If your neighborhood is lax about curbside recycling, it might lose that service.
The city has compiled a naughty-and-nice list of neighborhoods that get curbside recycling pickup, and those with poor participation rates may get booted from the program, officials said.
If fewer than 10 percent of households in a neighborhood set out recyclables on the curb, then the coveted service could go to a neighborhood on the waiting list.
“It really makes no sense for us to spend resources if those neighborhoods are not going to participate,” said Harry Hayes, director of the city’s Solid Waste Management Department.
The city did two house-by-house counts in 2006 to gauge participation. One count took place after a $350,000 marketing outreach effort by the city.
The problem of insufficient participation in curbside recycling goes back a ways. If you remember the report from last year about imposing a fee for heavy trash pickup, some of the revenue from that was supposed to be used on recycling efforts. I really don’t know why this service is so underutilized, and I think it’s time – past time – for the city to do a real PR/education blitz to get more people to use it. This is exactly the kind of thing that would be ideal for a public/private partnership, as local businesses can help by pushing the concept in their offices as well. Ideally, the recycling program should be a moneymaker for the city. The fact that it’s not, at least as of 2005, is a tragedy and a big missed opportunity.

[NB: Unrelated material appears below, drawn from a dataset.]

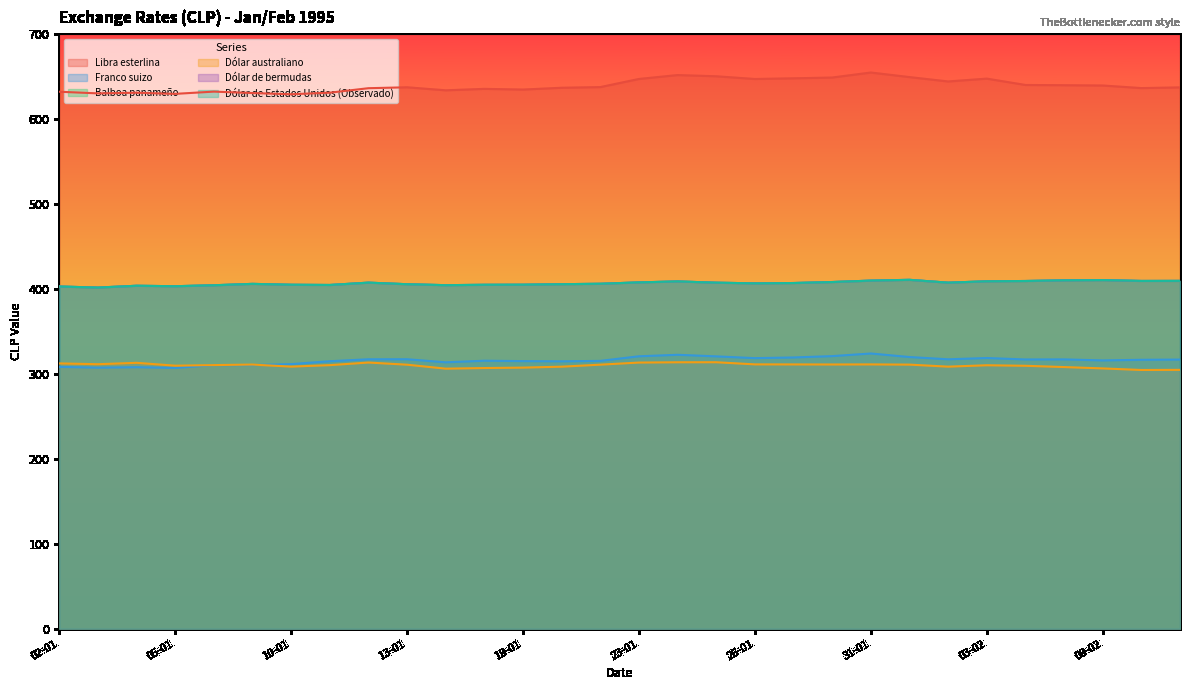

What position from the left is 18-01?

13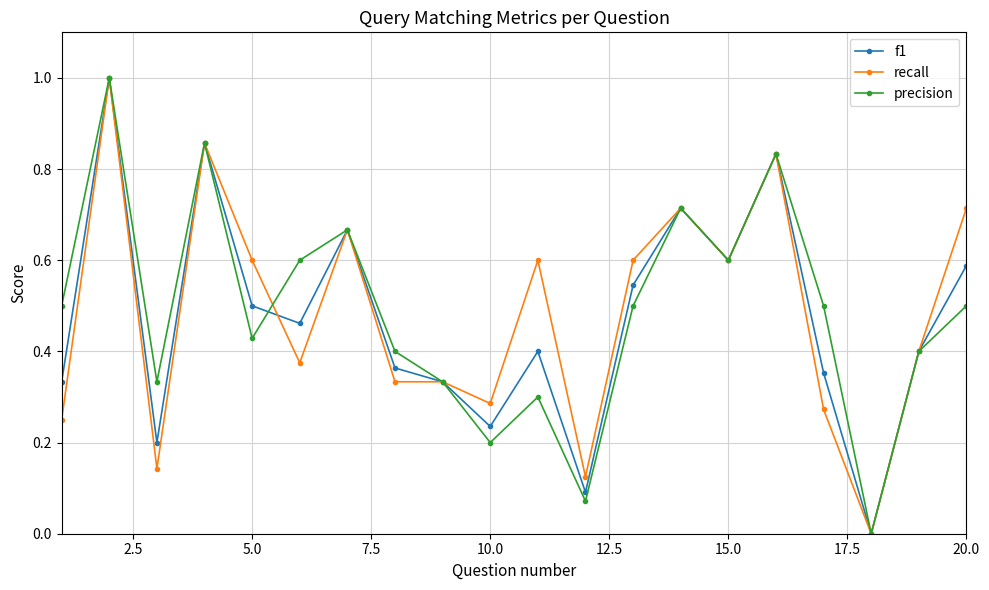

True or false: f1 has more than 2 interior local peaks.

True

Garden Oaks is one neighborhood that could lose the service. It had a 9 percent participation rate.
“I would be very upset,” said Ivan Mayers, vice president of the civic club. “The city shouldn’t be reducing recycling, they should be trying to increase it.”
Mayers said the community deserves some more time and education.

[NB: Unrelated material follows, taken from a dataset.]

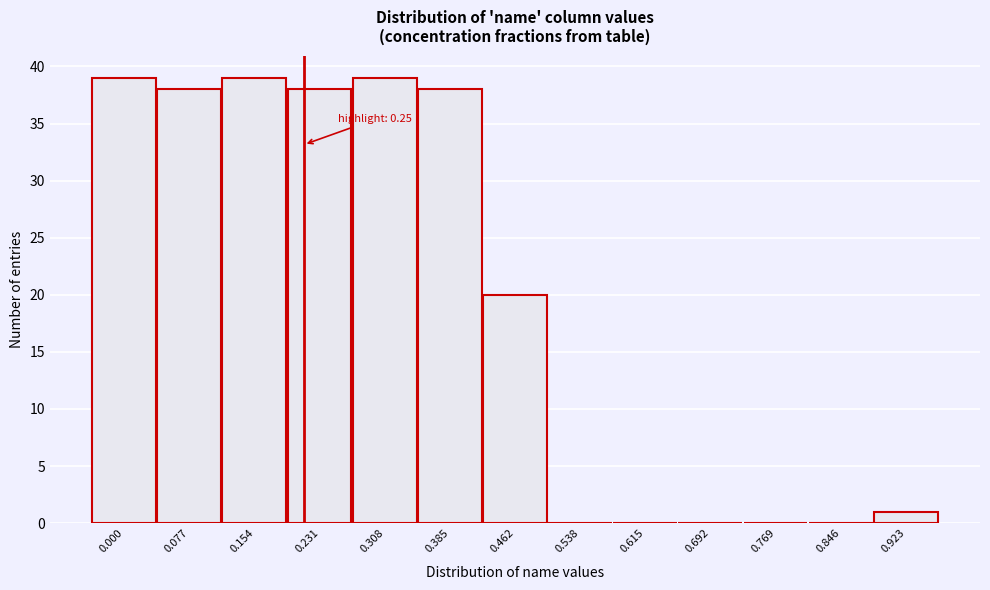

Reading left to right, extract all data points from this chart.

0.000=39	0.077=38	0.154=39	0.231=38	0.308=39	0.385=38	0.462=20	0.538=0	0.615=0	0.692=0	0.769=0	0.846=0	0.923=1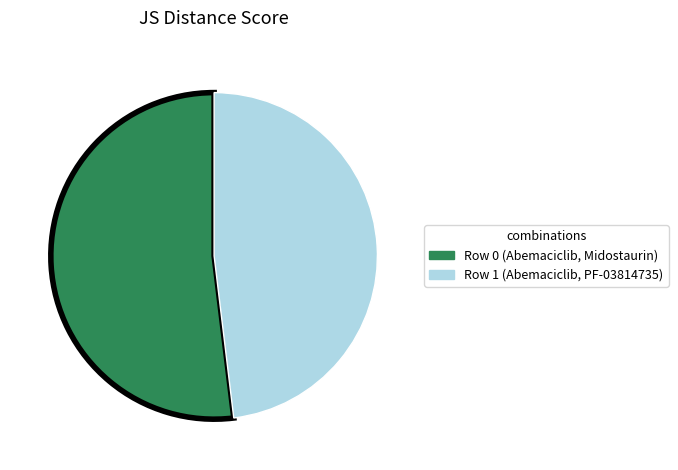

How many segments does this pie chart have?

2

“Garden Oaks is a neighborhood that’s changing,” he said. “We have a lot of older retired people and they’re not really used to recycling, but we’re getting a lot of younger, up-and-coming people, and they’re very environmentally conscious.”
Mayers said he will ask for a city official to come speak at the civic club meetings.
I have no problem with giving these neighborhoods one last chance. But let’s get on with it. If there are other neighborhoods that will actually use the service, they need to be allowed to do so.
On a related note, I like this idea as well.
Houston could offer citywide recycling of “wood waste” such as tree limbs, stumps and brush as soon as this fall.
The program could divert more than 90,000 tons of trash from landfills, saving taxpayers $1.7 million a year. But residents would have to sacrifice half of their heavy-trash pickup days.
City Council could vote on the proposal in the next few weeks. Under the plan being considered by the Solid Waste Management Department “wood waste” pickup would take place on the scheduled heavy-trash day, every other month. Heavy trash — such as furniture, appliances and some building materials — and “wood waste” would alternate months.
LETCO will charge the city $12.45 a ton for the wood. That would save taxpayer money, since the city does not own a landfill and must pay tipping fees of $32 per ton to dump its trash. Officials estimate wood waste makes up almost 30 percent of the solid waste generated by the city.
Seems like a pretty clear win here. What’s the concern?
Councilwoman Jolanda Jones expressed concern. She said the recycling is a good idea, but halving heavy-trash pickups could cause problems.
“I don’t think every other month is sufficient,” she said. “On the north side, and especially in Acres Homes, they need more rather than less heavy-trash pickup.”
Then maybe this needs to be done in a way that allows for some areas to get a different level of heavy trash pickup. Maybe that solid waste fee that was discussed last year could be revived for this kind of purpose. I see no reason why this can’t be worked out.